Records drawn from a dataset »
^^^^^^^^^^^^^^^^

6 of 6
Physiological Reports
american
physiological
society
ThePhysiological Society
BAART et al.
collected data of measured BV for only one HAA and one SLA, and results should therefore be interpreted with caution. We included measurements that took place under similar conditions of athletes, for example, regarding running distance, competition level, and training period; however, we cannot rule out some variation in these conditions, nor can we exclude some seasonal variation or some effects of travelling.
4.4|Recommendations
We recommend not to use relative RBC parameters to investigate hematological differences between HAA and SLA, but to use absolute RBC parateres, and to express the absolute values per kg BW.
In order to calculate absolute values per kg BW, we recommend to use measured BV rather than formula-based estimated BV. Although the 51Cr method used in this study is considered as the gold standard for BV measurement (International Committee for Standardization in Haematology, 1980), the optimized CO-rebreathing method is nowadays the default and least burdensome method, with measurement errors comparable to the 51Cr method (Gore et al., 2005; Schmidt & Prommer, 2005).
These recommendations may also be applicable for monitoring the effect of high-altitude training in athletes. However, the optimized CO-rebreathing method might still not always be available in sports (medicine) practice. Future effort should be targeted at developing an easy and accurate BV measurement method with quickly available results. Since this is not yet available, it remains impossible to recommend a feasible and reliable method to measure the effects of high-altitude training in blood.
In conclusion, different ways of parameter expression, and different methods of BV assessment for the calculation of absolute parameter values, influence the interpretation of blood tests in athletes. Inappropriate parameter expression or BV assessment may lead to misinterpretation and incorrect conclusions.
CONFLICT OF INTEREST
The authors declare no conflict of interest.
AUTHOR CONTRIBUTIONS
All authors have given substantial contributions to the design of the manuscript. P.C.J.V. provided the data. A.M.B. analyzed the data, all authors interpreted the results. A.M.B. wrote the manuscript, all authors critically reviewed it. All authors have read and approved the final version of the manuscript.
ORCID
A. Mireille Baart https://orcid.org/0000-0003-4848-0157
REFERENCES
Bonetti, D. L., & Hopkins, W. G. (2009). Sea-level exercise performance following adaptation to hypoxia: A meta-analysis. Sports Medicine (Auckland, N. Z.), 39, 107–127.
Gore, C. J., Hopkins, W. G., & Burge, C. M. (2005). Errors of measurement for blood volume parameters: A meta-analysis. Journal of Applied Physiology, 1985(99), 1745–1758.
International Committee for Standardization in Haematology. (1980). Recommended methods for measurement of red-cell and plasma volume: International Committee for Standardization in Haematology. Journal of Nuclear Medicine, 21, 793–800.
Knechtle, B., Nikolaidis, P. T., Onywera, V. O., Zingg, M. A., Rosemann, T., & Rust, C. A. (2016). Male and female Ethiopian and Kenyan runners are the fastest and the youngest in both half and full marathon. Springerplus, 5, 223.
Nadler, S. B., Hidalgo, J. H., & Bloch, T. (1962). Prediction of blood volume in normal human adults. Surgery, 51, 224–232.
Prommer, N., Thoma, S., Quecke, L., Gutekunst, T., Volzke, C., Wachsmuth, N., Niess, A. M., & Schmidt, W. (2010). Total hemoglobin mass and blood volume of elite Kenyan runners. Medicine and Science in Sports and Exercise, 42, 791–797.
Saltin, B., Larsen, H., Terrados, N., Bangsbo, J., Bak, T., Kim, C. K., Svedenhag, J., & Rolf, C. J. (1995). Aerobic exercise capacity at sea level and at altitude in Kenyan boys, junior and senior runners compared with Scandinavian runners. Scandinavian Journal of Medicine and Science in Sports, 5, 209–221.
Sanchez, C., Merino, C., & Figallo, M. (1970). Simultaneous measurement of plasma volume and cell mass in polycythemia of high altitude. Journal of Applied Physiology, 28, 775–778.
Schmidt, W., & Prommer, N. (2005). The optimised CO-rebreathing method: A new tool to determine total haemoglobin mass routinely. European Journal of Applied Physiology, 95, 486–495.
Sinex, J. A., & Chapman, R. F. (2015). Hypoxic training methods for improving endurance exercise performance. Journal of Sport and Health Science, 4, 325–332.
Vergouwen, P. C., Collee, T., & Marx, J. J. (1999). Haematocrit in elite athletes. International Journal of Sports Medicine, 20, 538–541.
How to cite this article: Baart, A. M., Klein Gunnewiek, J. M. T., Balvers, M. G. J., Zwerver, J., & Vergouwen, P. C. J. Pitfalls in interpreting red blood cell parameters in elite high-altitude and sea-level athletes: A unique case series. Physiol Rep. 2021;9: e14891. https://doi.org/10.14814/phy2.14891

^^^^^^^^^^^^^^^^

How to complete this task » Return all of the lines above exactly, with none omitted.

Answer »
6 of 6
Physiological Reports
american
physiological
society
ThePhysiological Society
BAART et al.
collected data of measured BV for only one HAA and one SLA, and results should therefore be interpreted with caution. We included measurements that took place under similar conditions of athletes, for example, regarding running distance, competition level, and training period; however, we cannot rule out some variation in these conditions, nor can we exclude some seasonal variation or some effects of travelling.
4.4|Recommendations
We recommend not to use relative RBC parameters to investigate hematological differences between HAA and SLA, but to use absolute RBC parateres, and to express the absolute values per kg BW.
In order to calculate absolute values per kg BW, we recommend to use measured BV rather than formula-based estimated BV. Although the 51Cr method used in this study is considered as the gold standard for BV measurement (International Committee for Standardization in Haematology, 1980), the optimized CO-rebreathing method is nowadays the default and least burdensome method, with measurement errors comparable to the 51Cr method (Gore et al., 2005; Schmidt & Prommer, 2005).
These recommendations may also be applicable for monitoring the effect of high-altitude training in athletes. However, the optimized CO-rebreathing method might still not always be available in sports (medicine) practice. Future effort should be targeted at developing an easy and accurate BV measurement method with quickly available results. Since this is not yet available, it remains impossible to recommend a feasible and reliable method to measure the effects of high-altitude training in blood.
In conclusion, different ways of parameter expression, and different methods of BV assessment for the calculation of absolute parameter values, influence the interpretation of blood tests in athletes. Inappropriate parameter expression or BV assessment may lead to misinterpretation and incorrect conclusions.
CONFLICT OF INTEREST
The authors declare no conflict of interest.
AUTHOR CONTRIBUTIONS
All authors have given substantial contributions to the design of the manuscript. P.C.J.V. provided the data. A.M.B. analyzed the data, all authors interpreted the results. A.M.B. wrote the manuscript, all authors critically reviewed it. All authors have read and approved the final version of the manuscript.
ORCID
A. Mireille Baart https://orcid.org/0000-0003-4848-0157
REFERENCES
Bonetti, D. L., & Hopkins, W. G. (2009). Sea-level exercise performance following adaptation to hypoxia: A meta-analysis. Sports Medicine (Auckland, N. Z.), 39, 107–127.
Gore, C. J., Hopkins, W. G., & Burge, C. M. (2005). Errors of measurement for blood volume parameters: A meta-analysis. Journal of Applied Physiology, 1985(99), 1745–1758.
International Committee for Standardization in Haematology. (1980). Recommended methods for measurement of red-cell and plasma volume: International Committee for Standardization in Haematology. Journal of Nuclear Medicine, 21, 793–800.
Knechtle, B., Nikolaidis, P. T., Onywera, V. O., Zingg, M. A., Rosemann, T., & Rust, C. A. (2016). Male and female Ethiopian and Kenyan runners are the fastest and the youngest in both half and full marathon. Springerplus, 5, 223.
Nadler, S. B., Hidalgo, J. H., & Bloch, T. (1962). Prediction of blood volume in normal human adults. Surgery, 51, 224–232.
Prommer, N., Thoma, S., Quecke, L., Gutekunst, T., Volzke, C., Wachsmuth, N., Niess, A. M., & Schmidt, W. (2010). Total hemoglobin mass and blood volume of elite Kenyan runners. Medicine and Science in Sports and Exercise, 42, 791–797.
Saltin, B., Larsen, H., Terrados, N., Bangsbo, J., Bak, T., Kim, C. K., Svedenhag, J., & Rolf, C. J. (1995). Aerobic exercise capacity at sea level and at altitude in Kenyan boys, junior and senior runners compared with Scandinavian runners. Scandinavian Journal of Medicine and Science in Sports, 5, 209–221.
Sanchez, C., Merino, C., & Figallo, M. (1970). Simultaneous measurement of plasma volume and cell mass in polycythemia of high altitude. Journal of Applied Physiology, 28, 775–778.
Schmidt, W., & Prommer, N. (2005). The optimised CO-rebreathing method: A new tool to determine total haemoglobin mass routinely. European Journal of Applied Physiology, 95, 486–495.
Sinex, J. A., & Chapman, R. F. (2015). Hypoxic training methods for improving endurance exercise performance. Journal of Sport and Health Science, 4, 325–332.
Vergouwen, P. C., Collee, T., & Marx, J. J. (1999). Haematocrit in elite athletes. International Journal of Sports Medicine, 20, 538–541.
How to cite this article: Baart, A. M., Klein Gunnewiek, J. M. T., Balvers, M. G. J., Zwerver, J., & Vergouwen, P. C. J. Pitfalls in interpreting red blood cell parameters in elite high-altitude and sea-level athletes: A unique case series. Physiol Rep. 2021;9: e14891. https://doi.org/10.14814/phy2.14891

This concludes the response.